My friend Donnell Bell found this quote from me, in a long-ago online discussion, in her files and made this fun graphic. I honestly don’t remember the context or the conversation, but I know what I meant — or what it means to me now. To create a well-rounded character, you need to give them deep backstory. Give them baggage — experiences, emotions, biases, misconceptions they don’t see or don’t want to change, flaws they don’t want to acknowledge or fix. Aches, joys, jealousies, regrets, and fantasies. When you give them a full suitcase and you know what’s in it, you can unpack it at just the right time. You can pull out an experience that gives your character a particular way of seeing events and responding to them, you can hear that amazing bit of wisdom or that horrible misjudgment come out of their mouths. When they act from their own mixed bag of life, they’ll come alive on the page.
And what do I mean by keeping your own baggage to a minimum?
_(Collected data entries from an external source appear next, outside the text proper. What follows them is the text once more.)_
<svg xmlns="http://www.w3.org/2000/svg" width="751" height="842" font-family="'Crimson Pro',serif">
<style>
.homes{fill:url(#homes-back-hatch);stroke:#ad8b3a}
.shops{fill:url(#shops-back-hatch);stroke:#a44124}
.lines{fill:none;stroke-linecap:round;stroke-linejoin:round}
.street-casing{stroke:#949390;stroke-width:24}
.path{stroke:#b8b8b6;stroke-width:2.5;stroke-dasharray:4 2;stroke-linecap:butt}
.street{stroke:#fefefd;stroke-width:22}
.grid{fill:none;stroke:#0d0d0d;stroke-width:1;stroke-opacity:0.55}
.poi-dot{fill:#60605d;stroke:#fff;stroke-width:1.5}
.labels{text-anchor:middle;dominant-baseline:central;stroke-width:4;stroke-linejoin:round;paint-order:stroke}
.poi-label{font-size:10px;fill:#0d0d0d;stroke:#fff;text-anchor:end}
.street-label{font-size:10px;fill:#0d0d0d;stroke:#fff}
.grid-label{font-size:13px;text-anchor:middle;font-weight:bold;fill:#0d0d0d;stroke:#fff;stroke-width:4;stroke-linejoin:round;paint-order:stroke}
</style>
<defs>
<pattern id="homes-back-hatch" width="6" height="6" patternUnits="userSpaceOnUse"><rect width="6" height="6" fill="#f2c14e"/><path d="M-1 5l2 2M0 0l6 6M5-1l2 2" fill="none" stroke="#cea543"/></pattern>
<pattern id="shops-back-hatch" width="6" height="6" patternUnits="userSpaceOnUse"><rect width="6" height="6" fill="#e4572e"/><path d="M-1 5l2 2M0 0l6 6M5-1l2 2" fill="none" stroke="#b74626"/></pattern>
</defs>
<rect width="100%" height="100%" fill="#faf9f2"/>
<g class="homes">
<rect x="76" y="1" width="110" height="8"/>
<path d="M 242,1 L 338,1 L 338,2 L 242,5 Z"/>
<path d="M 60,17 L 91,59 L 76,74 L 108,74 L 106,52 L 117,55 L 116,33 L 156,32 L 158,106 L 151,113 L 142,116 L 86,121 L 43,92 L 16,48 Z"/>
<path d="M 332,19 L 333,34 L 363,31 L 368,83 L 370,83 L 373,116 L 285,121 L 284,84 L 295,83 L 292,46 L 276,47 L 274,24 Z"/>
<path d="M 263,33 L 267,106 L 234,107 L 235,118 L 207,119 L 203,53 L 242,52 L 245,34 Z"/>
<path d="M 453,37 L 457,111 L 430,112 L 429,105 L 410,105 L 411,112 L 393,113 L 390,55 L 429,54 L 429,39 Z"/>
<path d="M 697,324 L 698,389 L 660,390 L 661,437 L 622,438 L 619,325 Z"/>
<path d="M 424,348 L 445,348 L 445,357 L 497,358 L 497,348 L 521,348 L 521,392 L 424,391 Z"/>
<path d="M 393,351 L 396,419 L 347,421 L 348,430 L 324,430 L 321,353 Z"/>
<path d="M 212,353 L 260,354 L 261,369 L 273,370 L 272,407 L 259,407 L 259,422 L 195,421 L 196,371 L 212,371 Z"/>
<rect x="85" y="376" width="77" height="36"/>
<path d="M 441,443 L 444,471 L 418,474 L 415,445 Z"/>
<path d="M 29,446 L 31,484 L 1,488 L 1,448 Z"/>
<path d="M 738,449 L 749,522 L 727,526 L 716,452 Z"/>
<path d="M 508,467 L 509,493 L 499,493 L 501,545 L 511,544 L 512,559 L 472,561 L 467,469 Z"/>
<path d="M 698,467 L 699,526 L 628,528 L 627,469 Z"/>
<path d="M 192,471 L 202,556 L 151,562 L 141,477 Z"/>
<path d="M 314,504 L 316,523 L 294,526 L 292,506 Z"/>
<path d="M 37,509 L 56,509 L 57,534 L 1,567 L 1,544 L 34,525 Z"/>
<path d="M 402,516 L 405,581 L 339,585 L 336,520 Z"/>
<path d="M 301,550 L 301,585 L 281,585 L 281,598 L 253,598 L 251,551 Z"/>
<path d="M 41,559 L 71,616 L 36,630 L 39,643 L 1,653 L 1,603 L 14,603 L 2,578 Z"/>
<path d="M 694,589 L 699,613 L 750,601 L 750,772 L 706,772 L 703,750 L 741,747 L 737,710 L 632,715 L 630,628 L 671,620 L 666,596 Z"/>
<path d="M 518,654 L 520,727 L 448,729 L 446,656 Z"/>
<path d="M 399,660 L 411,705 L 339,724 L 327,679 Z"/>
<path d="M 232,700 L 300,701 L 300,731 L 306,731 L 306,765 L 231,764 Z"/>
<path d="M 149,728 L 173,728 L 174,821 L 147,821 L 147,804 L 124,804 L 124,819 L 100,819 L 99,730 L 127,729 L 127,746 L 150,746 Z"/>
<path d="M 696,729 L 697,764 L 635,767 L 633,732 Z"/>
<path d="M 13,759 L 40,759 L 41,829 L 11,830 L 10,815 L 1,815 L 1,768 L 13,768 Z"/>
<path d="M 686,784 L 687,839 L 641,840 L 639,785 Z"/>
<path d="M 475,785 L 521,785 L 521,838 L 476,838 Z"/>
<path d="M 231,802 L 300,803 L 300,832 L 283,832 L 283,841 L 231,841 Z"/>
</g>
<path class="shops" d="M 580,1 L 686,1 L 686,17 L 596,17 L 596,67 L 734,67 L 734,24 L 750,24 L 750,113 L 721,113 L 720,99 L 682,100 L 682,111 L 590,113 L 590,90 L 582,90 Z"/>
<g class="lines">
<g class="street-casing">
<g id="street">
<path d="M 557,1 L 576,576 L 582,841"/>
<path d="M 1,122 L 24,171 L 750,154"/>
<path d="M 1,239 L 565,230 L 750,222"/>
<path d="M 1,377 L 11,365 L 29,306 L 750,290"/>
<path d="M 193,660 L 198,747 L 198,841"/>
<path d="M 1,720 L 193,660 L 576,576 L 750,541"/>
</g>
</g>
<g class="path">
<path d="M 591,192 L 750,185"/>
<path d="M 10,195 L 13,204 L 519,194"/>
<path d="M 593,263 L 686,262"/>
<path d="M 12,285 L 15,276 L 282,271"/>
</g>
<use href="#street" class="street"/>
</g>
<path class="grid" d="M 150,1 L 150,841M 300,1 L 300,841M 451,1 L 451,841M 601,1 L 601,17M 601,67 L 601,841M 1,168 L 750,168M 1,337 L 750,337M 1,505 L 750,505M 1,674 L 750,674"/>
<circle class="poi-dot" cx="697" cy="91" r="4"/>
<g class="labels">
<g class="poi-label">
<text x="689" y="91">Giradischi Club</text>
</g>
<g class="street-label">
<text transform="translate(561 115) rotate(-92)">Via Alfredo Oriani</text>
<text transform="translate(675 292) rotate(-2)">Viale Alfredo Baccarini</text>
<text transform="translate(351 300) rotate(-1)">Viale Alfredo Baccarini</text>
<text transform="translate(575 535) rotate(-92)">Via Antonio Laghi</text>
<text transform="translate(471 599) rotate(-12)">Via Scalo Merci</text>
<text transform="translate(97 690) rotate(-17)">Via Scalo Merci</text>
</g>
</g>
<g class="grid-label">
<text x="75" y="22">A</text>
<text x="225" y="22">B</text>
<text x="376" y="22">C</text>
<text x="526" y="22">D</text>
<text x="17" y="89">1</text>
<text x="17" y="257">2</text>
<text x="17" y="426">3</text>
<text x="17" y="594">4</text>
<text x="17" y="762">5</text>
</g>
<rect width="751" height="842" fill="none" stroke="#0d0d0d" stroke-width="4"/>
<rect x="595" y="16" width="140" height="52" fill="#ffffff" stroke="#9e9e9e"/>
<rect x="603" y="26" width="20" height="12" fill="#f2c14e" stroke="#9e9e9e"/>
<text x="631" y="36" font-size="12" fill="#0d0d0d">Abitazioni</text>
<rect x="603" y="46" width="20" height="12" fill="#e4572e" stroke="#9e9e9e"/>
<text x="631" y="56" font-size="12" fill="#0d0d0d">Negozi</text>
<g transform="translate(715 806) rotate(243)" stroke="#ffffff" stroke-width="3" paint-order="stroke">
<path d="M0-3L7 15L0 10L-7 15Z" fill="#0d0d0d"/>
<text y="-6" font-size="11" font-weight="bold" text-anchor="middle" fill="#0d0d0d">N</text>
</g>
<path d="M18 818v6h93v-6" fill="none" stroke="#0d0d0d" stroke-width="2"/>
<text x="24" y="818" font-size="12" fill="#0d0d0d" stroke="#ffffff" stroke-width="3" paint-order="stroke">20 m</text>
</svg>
Simply that you need to stay out of your characters’ way. When they horrify you, let them. When they say something that makes you cringe, write it down. Reserve judgment. Let that first draft be all theirs. Only when you have a complete draft is it time to exercise some judgment. Maybe the character showed a side of himself that’s exactly right and you didn’t plan it or expect it, but you unlatched the bag and out it came. In revision, you can decide if it’s too much or needs to be played up. Your writing voice, your subconscious, may have seen opportunities your conscious mind would have been blind to. Get it all out, see what you have, and then edit, sharpen, and polish.
That’s the best way to take your readers on a real trip.